>> Start
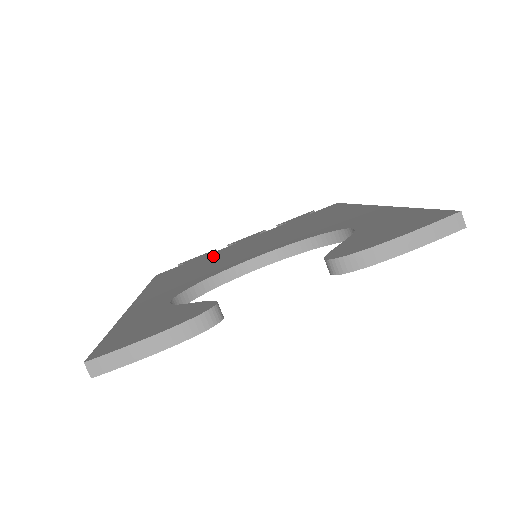
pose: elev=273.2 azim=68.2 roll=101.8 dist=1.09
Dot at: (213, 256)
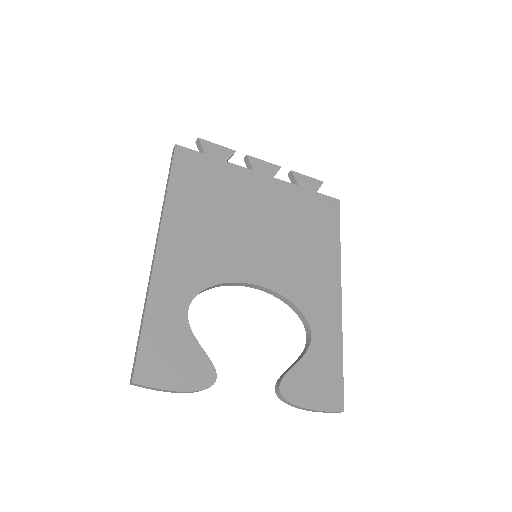
Dot at: (230, 189)
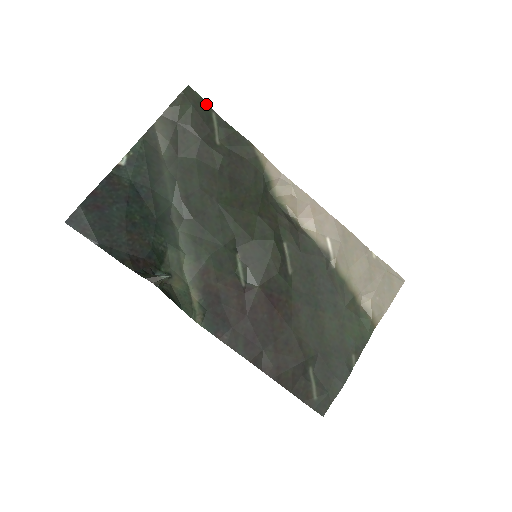
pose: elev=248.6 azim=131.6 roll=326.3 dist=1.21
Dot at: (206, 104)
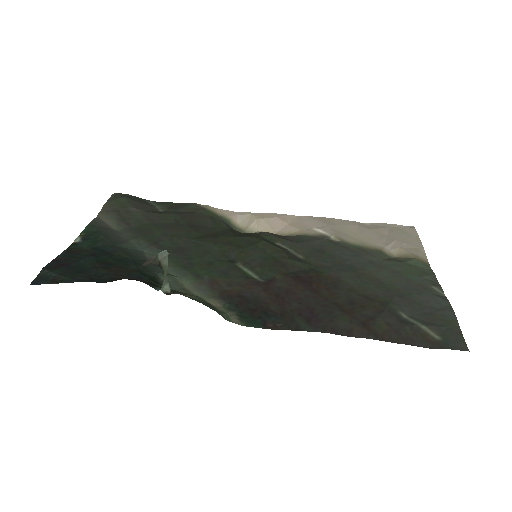
Dot at: (138, 198)
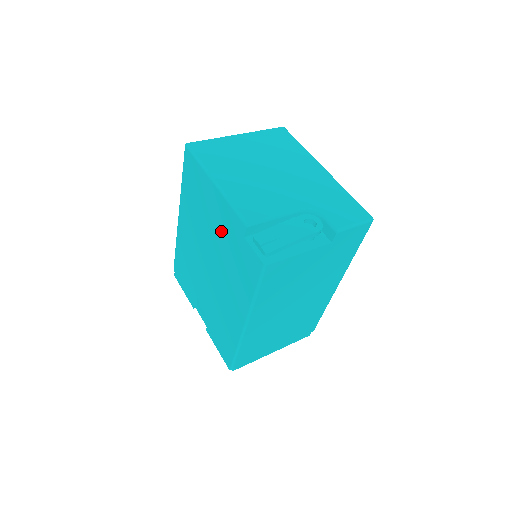
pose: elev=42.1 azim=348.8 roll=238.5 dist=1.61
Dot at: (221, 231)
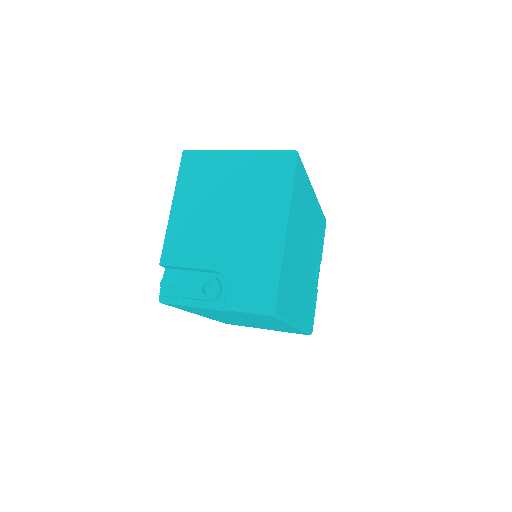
>> End
List each line of the rows above that contains the string "roll". Matching is case-sensitive.

• Complete response:
pose: elev=273.2 azim=68.2 roll=101.8 dist=1.09
pose: elev=248.6 azim=131.6 roll=326.3 dist=1.21
pose: elev=42.1 azim=348.8 roll=238.5 dist=1.61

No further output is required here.